Tuberculosis is spread through the air. The only way to contract the disease is by extremely close contact, through the air, with someone who has active TB disease. It cannot be spread by contact with someone’s clothing or by eating from the same utensils. Symptoms of TB may include a cough of longer than three weeks, unexplained weight loss, night sweats, chills, fever, and coughing up blood in advanced cases.

 

There is only one way to know if you have been infected with TB. It is a test called a PPD or Mantoux test. A small amount of test solution is injected under the skin of the forearm. If a person has been infected, there will be a reaction in a couple of days. People who react to the skin test have TB infection.
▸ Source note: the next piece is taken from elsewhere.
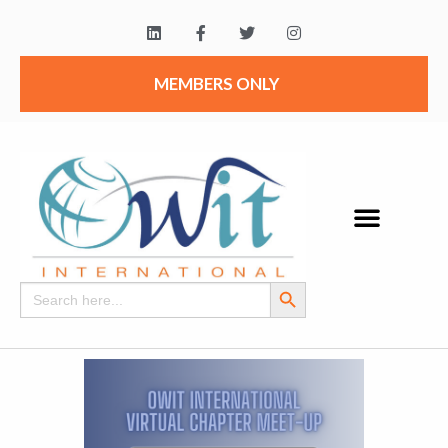
MEMBERS ONLY
Search Button
Search
for:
Most people with positive skin tests do not have active TB disease; they have no other symptoms, have completely normal lungs and are not contagious. Physicians determine whether a person has TB disease through further testing, a chest X-ray, and bacteriological analysis.

 

TB is treatable and curable if it is diagnosed in time. The antibiotic treatment is provided free of charge to anyone in Missouri who is diagnosed with TB disease or infection.

 

Missouri had 136 cases of tuberculosis disease in 2002, the lowest number since the state started keeping good records in 1944. That is a decrease from 157 cases in 2001 and 211 in 2000. The number of TB cases in the United States is decreasing, but globally it is still a major problem. Tuberculosis kills approximately three million people worldwide every year, and eight million new cases still occur every year.